Pape moe de Paul Gauguin : récit viatique et œuvre plastique en résonance
Résumé
Betwen 1893 and 1894, when artist Paul Gauguin returns to Paris at the end of his first stay in Tahiti, he executes four works resuming the same motive : a native girl drinking to a spring. This is an extract from his journey diary, Noa Noa, and three plastic works, a watercolor, an oil on canvas and a carving. With the same title Pape moe (Mysterious water) and different ways of expression, these four mediums suggest the phantasmagorical construction of a shady and imperceptible scenery, populated with indefinite creatures, where may appear the vision of an ambiguous, even monstruous, woman. In the late 19th century, when the terror of the « vamp » is at its height, counterbalancing the myth of the accomodating Tahitian woman, the male gaze is visibly reduced to this fleeting observation of the « belle-des-îles », perceived in her impassable alterity.

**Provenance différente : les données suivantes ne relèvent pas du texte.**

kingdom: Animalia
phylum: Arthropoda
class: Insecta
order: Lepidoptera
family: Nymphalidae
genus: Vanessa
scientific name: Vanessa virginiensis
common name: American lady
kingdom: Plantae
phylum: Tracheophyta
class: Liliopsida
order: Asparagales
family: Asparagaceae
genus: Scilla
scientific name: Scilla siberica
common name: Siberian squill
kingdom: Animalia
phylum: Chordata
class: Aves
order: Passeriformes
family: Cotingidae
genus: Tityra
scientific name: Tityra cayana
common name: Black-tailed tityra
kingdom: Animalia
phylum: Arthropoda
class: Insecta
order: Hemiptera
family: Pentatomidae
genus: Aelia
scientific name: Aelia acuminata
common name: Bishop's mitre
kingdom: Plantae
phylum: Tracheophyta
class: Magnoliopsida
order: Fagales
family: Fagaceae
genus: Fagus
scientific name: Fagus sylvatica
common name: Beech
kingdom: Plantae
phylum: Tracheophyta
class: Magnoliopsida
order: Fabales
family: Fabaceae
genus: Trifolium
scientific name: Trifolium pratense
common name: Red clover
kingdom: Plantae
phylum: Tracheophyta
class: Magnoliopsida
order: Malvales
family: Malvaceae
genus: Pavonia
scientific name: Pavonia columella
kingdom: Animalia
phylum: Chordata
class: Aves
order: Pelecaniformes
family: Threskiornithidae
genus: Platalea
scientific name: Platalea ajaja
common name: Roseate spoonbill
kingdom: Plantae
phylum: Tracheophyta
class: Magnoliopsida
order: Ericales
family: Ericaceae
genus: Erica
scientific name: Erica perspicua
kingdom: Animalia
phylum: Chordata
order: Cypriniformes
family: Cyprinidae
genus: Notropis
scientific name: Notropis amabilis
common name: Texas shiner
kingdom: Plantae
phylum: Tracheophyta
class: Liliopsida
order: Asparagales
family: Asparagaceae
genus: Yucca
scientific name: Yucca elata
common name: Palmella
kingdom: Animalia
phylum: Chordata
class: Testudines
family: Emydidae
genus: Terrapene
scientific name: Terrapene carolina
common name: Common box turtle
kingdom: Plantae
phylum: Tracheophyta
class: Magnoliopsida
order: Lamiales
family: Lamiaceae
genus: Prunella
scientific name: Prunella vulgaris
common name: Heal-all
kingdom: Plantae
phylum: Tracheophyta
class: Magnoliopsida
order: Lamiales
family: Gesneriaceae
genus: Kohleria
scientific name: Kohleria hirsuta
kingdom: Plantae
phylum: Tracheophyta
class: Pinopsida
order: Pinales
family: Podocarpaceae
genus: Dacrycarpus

Entre 1893 et 1894, de retour à Paris à l’issue de son premier séjour à Tahiti, l’artiste Paul Gauguin exécute quatre œuvres reprenant le même motif : une jeune fille indigène s’abreuvant à une source. Il s’agit d’un extrait de son carnet de voyage, Noa Noa, et de trois productions plastiques, une aquarelle, une huile sur toile et un bas-relief, portant le même titre Pape Moe (L’Eau mystérieuse). Sur des supports différents et avec des moyens d’expression distincts, ces quatre compositions suggèrent la construction fantasmagorique d’un décor trouble, insaisissable, peuplé de créatures indéterminées, apte à accueillir la vision d’une femme ambiguë, voire monstrueuse. En une fin de siècle où la terreur de la « femme fatale » est à son apogée, contrebalançant le mythe de la vahiné complaisante, le regard masculin se borne ici à cette fugace observation d’une belle-des-îles, ramenée à son infranchissable altérité.